Dans les villages, l’arbre formait une véritable école à ciel ouvert. On s’y asseyait pour parler des récoltes, des naissances, de la pluie espérée. Les enfants y apprenaient la mesure du temps – la pousse d’un rameau, la chute des feuilles, le retour des oiseaux. De cette école silencieuse est née une culture végétale : façons de tailler, d’éclaircir, d’échelonner la fructification.

Aujourd’hui, ateliers et balades renouent avec cette pédagogie sensible : toucher l’écorce, écouter le vent, lever les yeux vers la canopée. Sapè, vede, rispettà : savoir, voir, respecter.

A legge di prutezzione

Un arbre remarquable peut être protégé par la loi de 1930 sur les monuments naturels. Mais la meilleure protection demeure l’attention quotidienne : éviter les tassements de sol, les tailles brutales, le feu trop proche, l’ancrage de structures dans le bois vivant. La protection, c’est aussi la transmission : raconter l’arbre, expliquer son rôle écologique (ombre, fraîcheur, refuge, continuité des sols), et affirmer sa valeur patrimoniale autant que paysagère.

Balagna : amparà à vede

Au printemps, à Aregnu, une balade du Green Orizonte Festival, guidée par le jardinier paysagiste Ruben Galletta et l’ethnobotaniste Geneviève Michon, proposa d’« apprendre à voir » . Ici, l’olivier règne, souvent taillé en trogne pour rajeunir le coeur de l’arbre, nourrir chèvres et moutons, offrir du bois, et repartir de plus belle.

- [Données sources]:

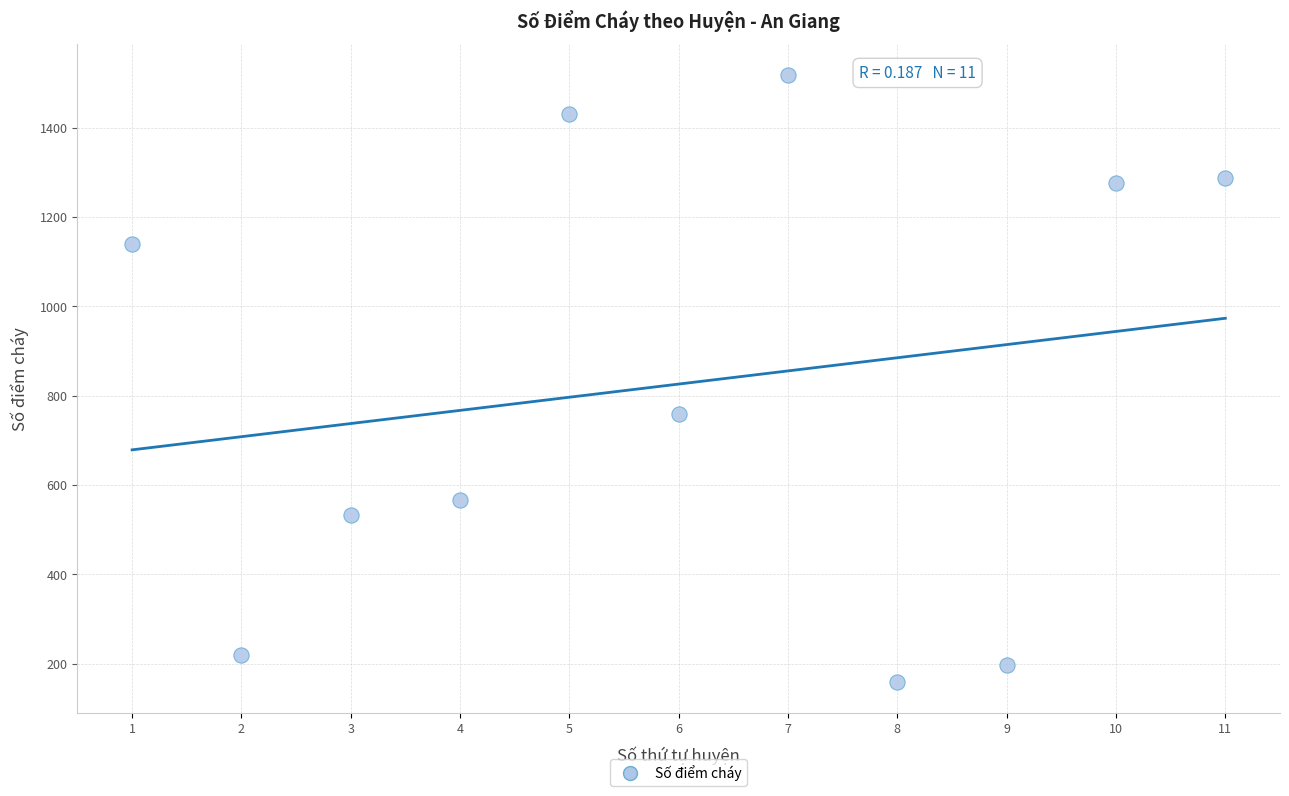

What Y value in the scatter plot is closest to 838?

759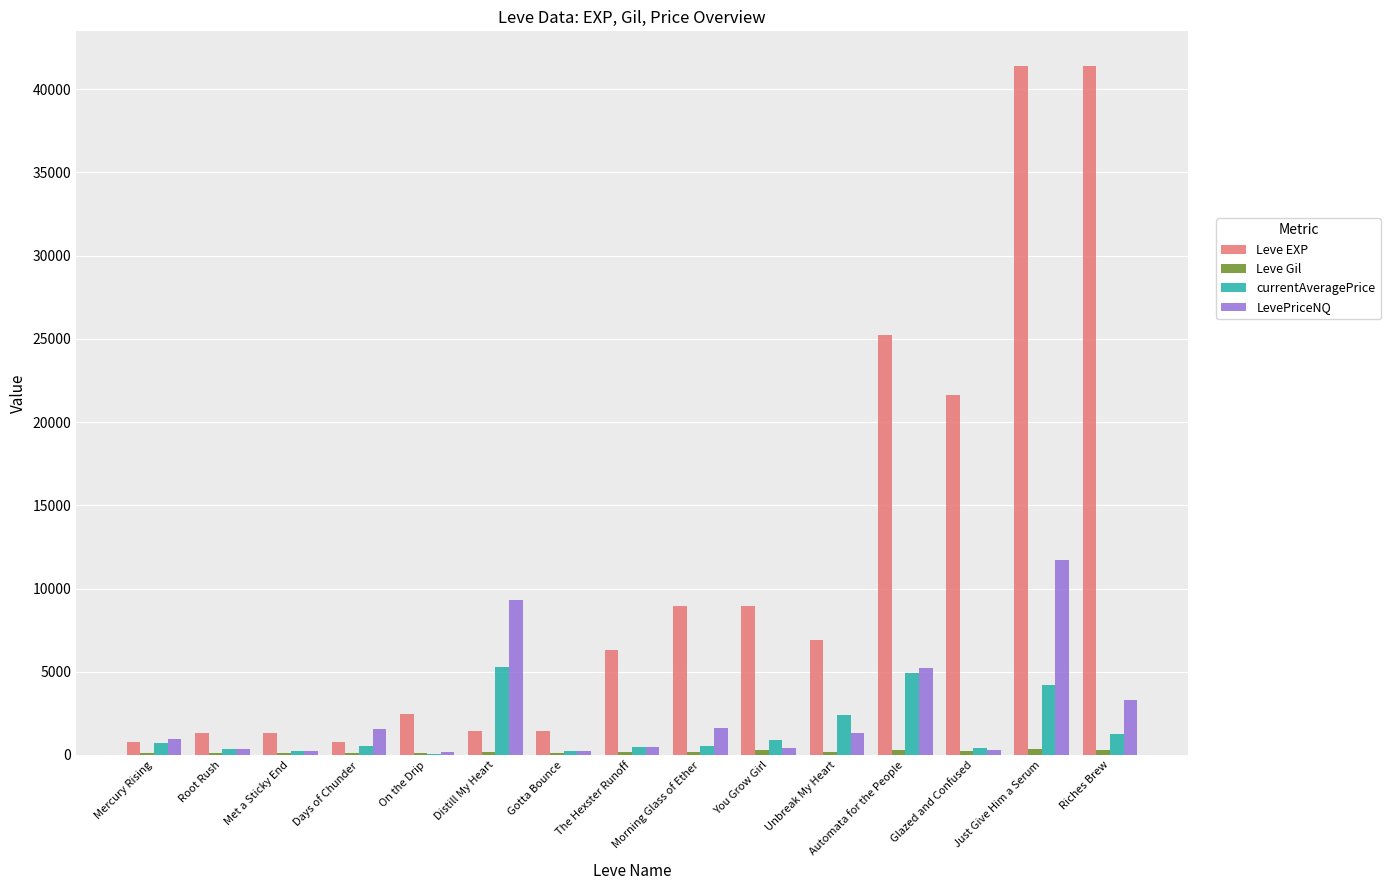

Count the number of categories in the chart.

15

- [Tâches à réaliser]:
• A. Relevez dans l'extrait tous les rôles écologiques de l'arbre donnés entre parenthèses.
• B. Reformulez s'il vous plaît sous forme de liste le paragraphe de l'extrait qui commence par « Un arbre remarquable peut être protégé », en conservant ses faits principaux.
• C. Traduisez en anglais cette phrase de l'extrait : « Les enfants y apprenaient la mesure du temps – la pousse d’un rameau, la chute des feuilles, le retour des oiseaux. »
Ces données n'ont aucun lien avec l'extrait.

- [Réponses par tâche]:
• A.
- ombre
- fraîcheur
- refuge
- continuité des sols

• B.
- La loi de 1930 sur les monuments naturels peut protéger un arbre remarquable.
- La meilleure protection reste l'attention quotidienne : éviter les tassements de sol, les tailles brutales, le feu trop proche et l'ancrage de structures dans le bois vivant.
- Protéger, c'est aussi transmettre : raconter l'arbre, expliquer son rôle écologique (ombre, fraîcheur, refuge, continuité des sols) et affirmer sa valeur patrimoniale autant que paysagère.

• C. There the children learned how to measure time – the growth of a twig, the falling of the leaves, the return of the birds.